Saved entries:
━━━━━━━━━━━━━━━━━━━━

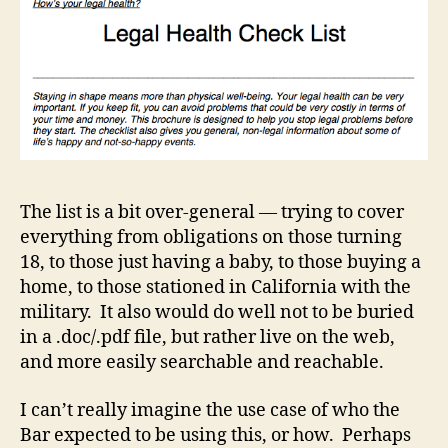
The list is a bit over-general — trying to cover
everything from obligations on those turning
18, to those just having a baby, to those buying a
home, to those stationed in California with the
military. It also would do well not to be buried
in a .doc/.pdf file, but rather live on the web,
and more easily searchable and reachable.
I can’t really imagine the use case of who the
Bar expected to be using this, or how. Perhaps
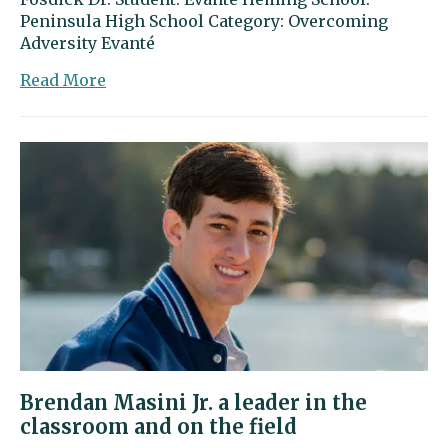
Peninsula High School Category: Overcoming
Adversity Evanté
about
Read More
Evanté
Heming
rose
above
tough
times
with
help
from
music
Brendan Masini Jr. a leader in the
classroom and on the field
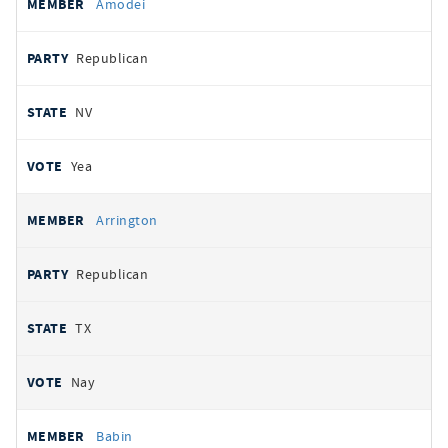
Amodei
Republican
NV
Yea
Arrington
Republican
TX
Nay
Babin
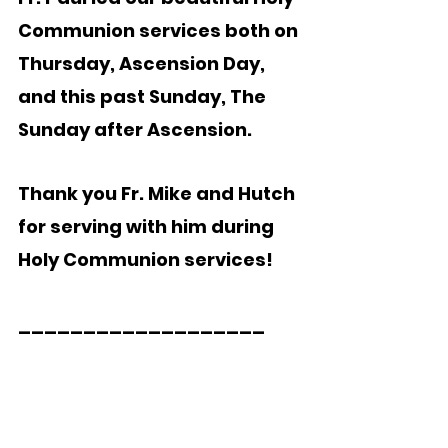
Communion services both on 
Thursday, Ascension Day, 
and this past Sunday, The 
Sunday after Ascension. 
Thank you Fr. Mike and Hutch 
for serving with him during 
Holy Communion services!  
___________________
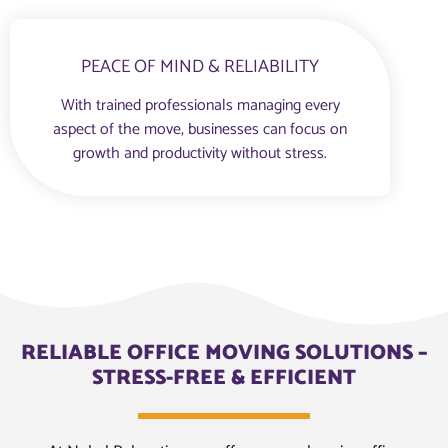
PEACE OF MIND & RELIABILITY
With trained professionals managing every
aspect of the move, businesses can focus on
growth and productivity without stress.
RELIABLE OFFICE MOVING SOLUTIONS –
STRESS-FREE & EFFICIENT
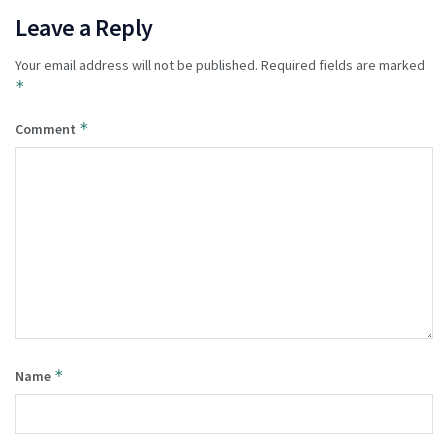
Leave a Reply
Your email address will not be published.
Required fields are marked
*
*
Comment
*
Name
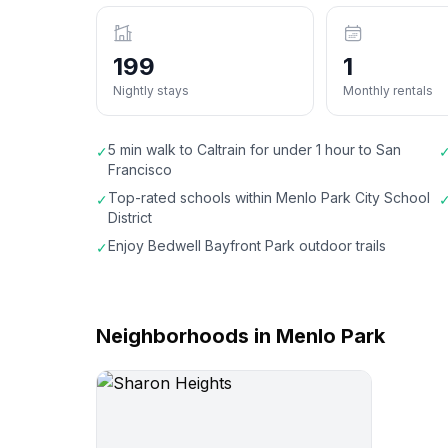
199
1
Nightly stays
Monthly rentals
5 min walk to Caltrain for under 1 hour to San
✓
Francisco
Top-rated schools within Menlo Park City School
✓
District
Enjoy Bedwell Bayfront Park outdoor trails
✓
Neighborhoods in Menlo Park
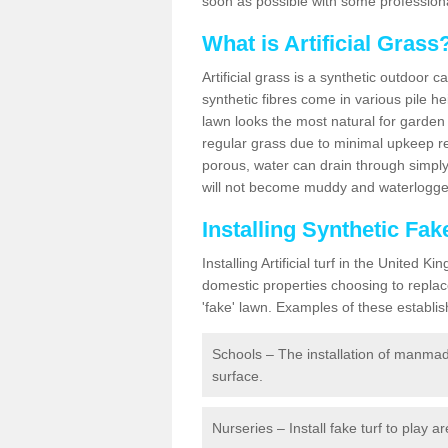
soon as possible with some professiona
What is Artificial Grass
Artificial grass is a synthetic outdoor 
synthetic fibres come in various pile h
lawn looks the most natural for garde
regular grass due to minimal upkeep re
porous, water can drain through simply
will not become muddy and waterlogged
Installing Synthetic Fa
Installing Artificial turf in the Unite
domestic properties choosing to replac
'fake' lawn. Examples of these establi
Schools – The installation of manmad
surface.
Nurseries – Install fake turf to play a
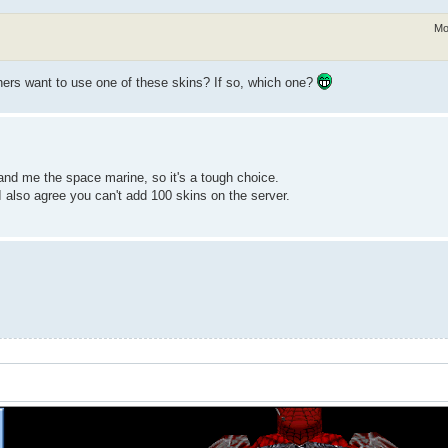
Mo
others want to use one of these skins? If so, which one?
nd me the space marine, so it's a tough choice.
I also agree you can't add 100 skins on the server.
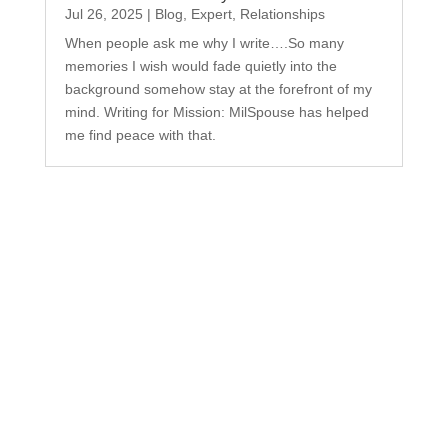
Jul 26, 2025
|
Blog
,
Expert
,
Relationships
When people ask me why I write….So many
memories I wish would fade quietly into the
background somehow stay at the forefront of my
mind. Writing for Mission: MilSpouse has helped
me find peace with that.
Subscribe to Our
Newsletter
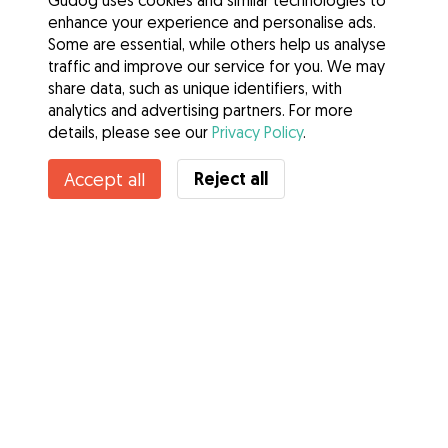
Gudog uses cookies and similar technologies to
enhance your experience and personalise ads.
Some are essential, while others help us analyse
traffic and improve our service for you. We may
share data, such as unique identifiers, with
analytics and advertising partners. For more
details, please see our
Privacy Policy
.
Reject all
Accept all
Services
How it works
About Gudog
Reviews
Veterinary Cover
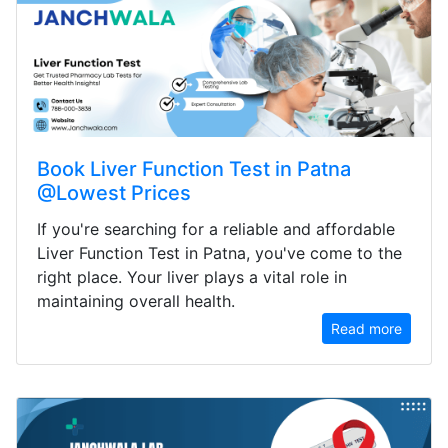
Book Liver Function Test in Patna
@Lowest Prices
If you're searching for a reliable and affordable
Liver Function Test in Patna, you've come to the
right place. Your liver plays a vital role in
maintaining overall health.
Read more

━━━━━━━━━━━━━━━━━━━━

Task objective: Reproduce every line of the listing above word for word, leaving out the pictures.

Task output:
The list is a bit over-general — trying to cover
everything from obligations on those turning
18, to those just having a baby, to those buying a
home, to those stationed in California with the
military. It also would do well not to be buried
in a .doc/.pdf file, but rather live on the web,
and more easily searchable and reachable.
I can’t really imagine the use case of who the
Bar expected to be using this, or how. Perhaps
Peninsula High School Category: Overcoming
Adversity Evanté
about
Read More
Evanté
Heming
rose
above
tough
times
with
help
from
music
Brendan Masini Jr. a leader in the
classroom and on the field
Amodei
Republican
NV
Yea
Arrington
Republican
TX
Nay
Babin
Communion services both on 
Thursday, Ascension Day, 
and this past Sunday, The 
Sunday after Ascension. 
Thank you Fr. Mike and Hutch 
for serving with him during 
Holy Communion services!  
___________________
PEACE OF MIND & RELIABILITY
With trained professionals managing every
aspect of the move, businesses can focus on
growth and productivity without stress.
RELIABLE OFFICE MOVING SOLUTIONS –
STRESS-FREE & EFFICIENT
Leave a Reply
Your email address will not be published.
Required fields are marked
*
*
Comment
*
Name
199
1
Nightly stays
Monthly rentals
5 min walk to Caltrain for under 1 hour to San
✓
Francisco
Top-rated schools within Menlo Park City School
✓
District
Enjoy Bedwell Bayfront Park outdoor trails
✓
Neighborhoods in Menlo Park
soon as possible with some professiona
What is Artificial Grass
Artificial grass is a synthetic outdoor 
synthetic fibres come in various pile h
lawn looks the most natural for garde
regular grass due to minimal upkeep re
porous, water can drain through simply
will not become muddy and waterlogged
Installing Synthetic Fa
Installing Artificial turf in the Unite
domestic properties choosing to replac
'fake' lawn. Examples of these establi
Schools – The installation of manmad
surface.
Nurseries – Install fake turf to play a
Mo
others want to use one of these skins? If so, which one?
nd me the space marine, so it's a tough choice.
I also agree you can't add 100 skins on the server.
Jul 26, 2025
|
Blog
,
Expert
,
Relationships
When people ask me why I write….So many
memories I wish would fade quietly into the
background somehow stay at the forefront of my
mind. Writing for Mission: MilSpouse has helped
me find peace with that.
Subscribe to Our
Newsletter
Gudog uses cookies and similar technologies to
enhance your experience and personalise ads.
Some are essential, while others help us analyse
traffic and improve our service for you. We may
share data, such as unique identifiers, with
analytics and advertising partners. For more
details, please see our
Privacy Policy
.
Reject all
Accept all
Services
How it works
About Gudog
Reviews
Veterinary Cover
Book Liver Function Test in Patna
@Lowest Prices
If you're searching for a reliable and affordable
Liver Function Test in Patna, you've come to the
right place. Your liver plays a vital role in
maintaining overall health.
Read more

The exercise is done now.